Who?: Dr. Gordon Edwards, Dr. Dorothy Goldin-Rosenberg, Jack Gibbons (OCAA)

When?: Friday, November 14 - 12 noon to 2 p.m. Hart House, 7 Hart House Circle (room TBA), Toronto Free admission. Lunch will be served.

This talk is co-sponsored by University of Toronto Students Union and the new Sustainability Commission, Graduate Students Union Social Justice Committee, and Students Against Climate Change (a U of T campus club).
Contact Paul York at 647-342-7995 / E-mail: paulyork.2008@gmail.com

Background: The Ontario government and Ontario Power Generation have set in place a plan to spend roughly $46 billion of the Ontario taxpayers' money over the next 20 years on nuclear energy, to meet Ontario's rising energy demands.

Critics maintain that this plan destracts from much-need conservation efforts, uses enormous amounts of valuable public funds better spent on renewable energy projects (namely wind), poses an unacceptable safety risk to the GTA (which will be within a30 km radius of a potential Chernobyl, if the power plants implode), will not adequately mitigate climate change (as claimed by advocates), and poses the additional problem of whether nuclear waste can safely be buried or disposed of.
Advocates for nuclear energy, such as Murray Elston and other members of the nuclear energy lobby - including many Liberal MPPs - contend that Ontario's 'baseload' energy needs cannot be met through renewables, that coal-power is too dirty (too many GHGs) and that nuclear is the only viable alternative, despite its risks and cost.

Against this position, the 'Renewable is Doable' campaign of 13 ENGOs issues a position paper illustrating base load power can be generated through a mix of renewables and conservation. They contend that nuclear energy is a clean, safe, and healthy way to produce energy, incontrast to coal-fired power. So who is right?

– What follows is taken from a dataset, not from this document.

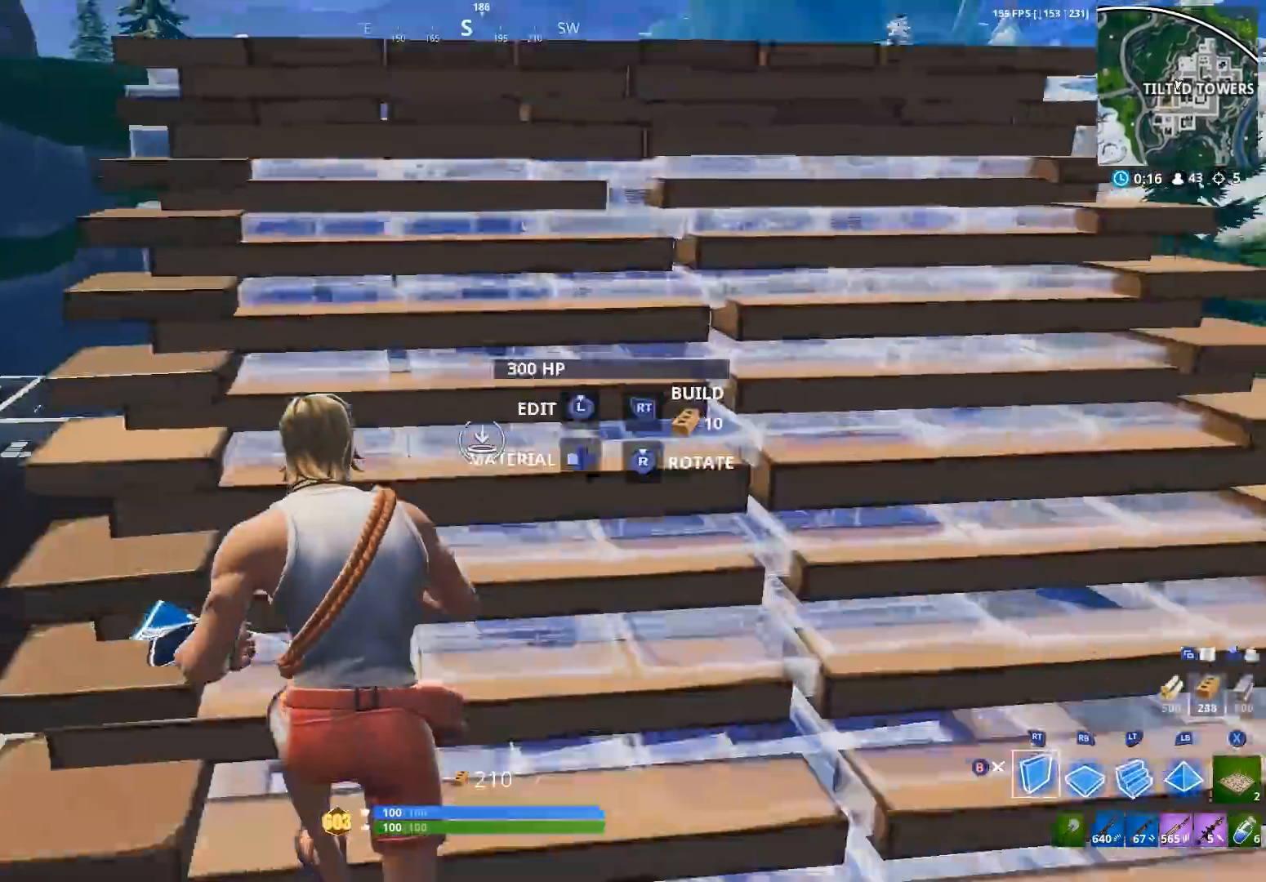
{"buttons": ["L2"], "left_stick": "up-right", "right_stick": "up-left", "events": [[100, "left_stick", "up-right"], [133, "A", "down"], [233, "A", "up"], [233, "right_stick", "right"], [300, "right_stick", "down-right"], [367, "R1", "down"], [367, "R2", "up"], [400, "right_stick", "up-left"], [467, "L2", "down"], [467, "R1", "up"]]}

Dr. Gordon Edwards of the Canadian Coalition for Nuclear Responsibilty will address this issue, through an educational slideshow. He is a part of a panel which includes Dr. Dorothy Goldin-Rosenberg, who will speak on the health risks of radioactive materials released by nuclearpower plants, and Jack Gibbons of the Ontario Clean Air Alliance, a group dedicated to ridding Ontario of its reliance on coal-fired power plants.